**What is needed**
Reproduce the part of the voxel engine text that begins at the words "To fit a Minecraft" and stops after "of each region.".

Granted, 64km is still a lot less than ~ 1048km.
Partly the reason for the design choices was to try to make the engine need less RAM, so that it was more practical to fit in the RAM limits of the FPGA boards I had (eg, a 128MB RAM chip).
To fit a Minecraft like experience in under, say, 80MB of RAM, requires compromises.
One was region size, where reducing the region size from a 256m cube to a 128m cube was an 8x reduction of the storage size of each region.
And generally for shorter draw distances (~ 64 .. 96), roughly 9 regions will be loaded at a time.
At ~ 128m to 192m, the number of loaded regions increases to 29, and at 256m, may increase to around 51 regions.
I ended up staying with the same chunk size (16x16x16).
In both engines, blocks exist as a table of unique blocks with a 4 or 8 bit index table (2K or 4K for each loaded chunk).
Currently each chunk stores its own table of blocks (32 bits in the newer engine), but in theory could merge the blocks per region (with a 16-bit number), with an assumption of fewer than fewer than 64K unique blocks per region (would mostly hold).
In both engines, each chunk is LZ compressed:
   Currently engine uses RP2, but this is in a similar category to LZ4.
   Prior engine had used an LZ+AdRice entropy coder.
The main reason for the change is that AdRice adds a lot of additional CPU performance cost on a 50MHz CPU, vs a more modest effect on compression.
Can note that most of the "variation" between blocks is typically the same few block types but usually at different lighting levels. In the absence of light sources, many chunks fit into a limit of 16 or fewer unique blocks.
Where, block lighting:
   4 bits: Sky light intensity;
   At 15, travels downward at full strength;
   This is understood as direct view of the sky.
   Drops off by 1 for each meter.
   At 14 or less, it drops off by 1 in all directions.
   Sunlight is always white in open air.
   4 bits: Block light intensity;
   Say, 15 at a light source, dropping off by 1 each meter.
   Block lighting is the max of the contribution from adjacent blocks
   4 bits: Block light color
   Color applied to the block lighting.
   Derived from a 16 color palette.
This is a similar scheme to that in Minecraft, just with the addition of an explicit block light color. Note that these fields only apply to transparent blocks (but may instead be metadata for opaque blocks).
Contrast:
Minecraft had used Deflate, but for chunk compression, Deflate has a high overhead. Minecraft also stores full block data for every block, rather than using a "block palette".
My first 3D engine had used the same RLE compression scheme as Wolf3D and ROTT, but this had left something to be desired.
Where, say, Wolf3D and ROTT both used flat words containing multiple byte planes (IIRC):
   Plane 0: Block type at each location.
   0: Empty Space
   1-239: Various types of wall blocks.
   Typically, index number mapped 1:1 to wall texture.
   Rule breaks in ROTT for multi-state or animated walls.
   Plane 1: Entity Type
   1-239: Various types of entity (such as enemy or item).
   Plane 2: Entity Attribute
   Mostly encoded facing direction and spawn difficulty and similar.

**Rows**
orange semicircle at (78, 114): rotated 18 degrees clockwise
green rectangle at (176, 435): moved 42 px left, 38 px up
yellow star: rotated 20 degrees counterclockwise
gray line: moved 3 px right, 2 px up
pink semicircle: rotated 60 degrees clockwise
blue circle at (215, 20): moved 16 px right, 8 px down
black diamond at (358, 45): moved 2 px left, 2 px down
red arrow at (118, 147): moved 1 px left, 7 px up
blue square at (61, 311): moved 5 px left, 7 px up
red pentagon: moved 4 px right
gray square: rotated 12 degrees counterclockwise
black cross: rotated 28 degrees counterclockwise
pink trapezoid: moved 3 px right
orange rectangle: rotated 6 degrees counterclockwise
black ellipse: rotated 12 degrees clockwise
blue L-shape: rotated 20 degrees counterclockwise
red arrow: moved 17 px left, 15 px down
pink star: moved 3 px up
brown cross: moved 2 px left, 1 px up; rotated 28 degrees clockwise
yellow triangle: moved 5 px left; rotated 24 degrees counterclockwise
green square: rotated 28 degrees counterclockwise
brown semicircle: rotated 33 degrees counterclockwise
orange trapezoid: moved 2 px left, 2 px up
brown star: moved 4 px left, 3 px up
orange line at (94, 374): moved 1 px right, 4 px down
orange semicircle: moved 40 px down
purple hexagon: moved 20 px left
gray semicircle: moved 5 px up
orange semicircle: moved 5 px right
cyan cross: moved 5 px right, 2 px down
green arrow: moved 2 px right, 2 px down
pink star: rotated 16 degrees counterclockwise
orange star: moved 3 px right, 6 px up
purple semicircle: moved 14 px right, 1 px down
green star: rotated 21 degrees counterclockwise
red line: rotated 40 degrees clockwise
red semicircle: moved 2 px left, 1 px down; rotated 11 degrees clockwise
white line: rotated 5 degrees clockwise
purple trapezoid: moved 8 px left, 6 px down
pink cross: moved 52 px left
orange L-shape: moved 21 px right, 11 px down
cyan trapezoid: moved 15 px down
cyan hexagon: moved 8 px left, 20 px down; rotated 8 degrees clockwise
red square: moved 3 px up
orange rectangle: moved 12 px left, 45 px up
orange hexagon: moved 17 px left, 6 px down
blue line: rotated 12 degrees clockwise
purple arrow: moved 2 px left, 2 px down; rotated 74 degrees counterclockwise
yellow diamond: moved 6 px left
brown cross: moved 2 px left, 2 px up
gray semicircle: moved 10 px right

**Expected output**
To fit a Minecraft like experience in under, say, 80MB of RAM, requires compromises.
One was region size, where reducing the region size from a 256m cube to a 128m cube was an 8x reduction of the storage size of each region.